» What to work on: Update the items below by changing every "white backdrop" to "white background" and keeping everything else the same.

Extracted data entries:
───
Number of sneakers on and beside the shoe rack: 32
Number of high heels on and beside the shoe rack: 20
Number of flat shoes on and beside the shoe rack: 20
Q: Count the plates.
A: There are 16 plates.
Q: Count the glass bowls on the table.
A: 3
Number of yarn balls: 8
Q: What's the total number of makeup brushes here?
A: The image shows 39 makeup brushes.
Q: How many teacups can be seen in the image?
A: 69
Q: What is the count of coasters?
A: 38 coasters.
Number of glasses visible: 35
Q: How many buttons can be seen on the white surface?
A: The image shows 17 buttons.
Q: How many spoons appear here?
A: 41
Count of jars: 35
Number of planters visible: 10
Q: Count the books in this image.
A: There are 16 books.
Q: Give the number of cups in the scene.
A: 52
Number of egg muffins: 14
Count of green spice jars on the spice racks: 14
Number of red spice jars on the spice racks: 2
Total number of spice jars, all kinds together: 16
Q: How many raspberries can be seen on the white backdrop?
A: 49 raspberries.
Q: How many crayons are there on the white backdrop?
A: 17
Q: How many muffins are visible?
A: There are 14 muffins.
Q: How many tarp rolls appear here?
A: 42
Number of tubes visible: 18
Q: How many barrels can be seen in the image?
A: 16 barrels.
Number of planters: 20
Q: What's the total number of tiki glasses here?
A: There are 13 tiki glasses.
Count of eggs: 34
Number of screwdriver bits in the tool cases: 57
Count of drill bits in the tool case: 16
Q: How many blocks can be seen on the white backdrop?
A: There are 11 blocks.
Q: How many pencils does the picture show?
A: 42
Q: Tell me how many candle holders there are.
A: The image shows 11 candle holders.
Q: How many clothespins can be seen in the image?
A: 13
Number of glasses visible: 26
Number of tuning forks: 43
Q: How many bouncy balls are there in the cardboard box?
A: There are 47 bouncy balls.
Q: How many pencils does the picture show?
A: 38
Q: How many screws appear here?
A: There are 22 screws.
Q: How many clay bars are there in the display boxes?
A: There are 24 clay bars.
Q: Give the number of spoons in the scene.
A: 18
───
» Output for this task:
Number of sneakers on and beside the shoe rack: 32
Number of high heels on and beside the shoe rack: 20
Number of flat shoes on and beside the shoe rack: 20
Q: Count the plates.
A: There are 16 plates.
Q: Count the glass bowls on the table.
A: 3
Number of yarn balls: 8
Q: What's the total number of makeup brushes here?
A: The image shows 39 makeup brushes.
Q: How many teacups can be seen in the image?
A: 69
Q: What is the count of coasters?
A: 38 coasters.
Number of glasses visible: 35
Q: How many buttons can be seen on the white surface?
A: The image shows 17 buttons.
Q: How many spoons appear here?
A: 41
Count of jars: 35
Number of planters visible: 10
Q: Count the books in this image.
A: There are 16 books.
Q: Give the number of cups in the scene.
A: 52
Number of egg muffins: 14
Count of green spice jars on the spice racks: 14
Number of red spice jars on the spice racks: 2
Total number of spice jars, all kinds together: 16
Q: How many raspberries can be seen on the white background?
A: 49 raspberries.
Q: How many crayons are there on the white background?
A: 17
Q: How many muffins are visible?
A: There are 14 muffins.
Q: How many tarp rolls appear here?
A: 42
Number of tubes visible: 18
Q: How many barrels can be seen in the image?
A: 16 barrels.
Number of planters: 20
Q: What's the total number of tiki glasses here?
A: There are 13 tiki glasses.
Count of eggs: 34
Number of screwdriver bits in the tool cases: 57
Count of drill bits in the tool case: 16
Q: How many blocks can be seen on the white background?
A: There are 11 blocks.
Q: How many pencils does the picture show?
A: 42
Q: Tell me how many candle holders there are.
A: The image shows 11 candle holders.
Q: How many clothespins can be seen in the image?
A: 13
Number of glasses visible: 26
Number of tuning forks: 43
Q: How many bouncy balls are there in the cardboard box?
A: There are 47 bouncy balls.
Q: How many pencils does the picture show?
A: 38
Q: How many screws appear here?
A: There are 22 screws.
Q: How many clay bars are there in the display boxes?
A: There are 24 clay bars.
Q: Give the number of spoons in the scene.
A: 18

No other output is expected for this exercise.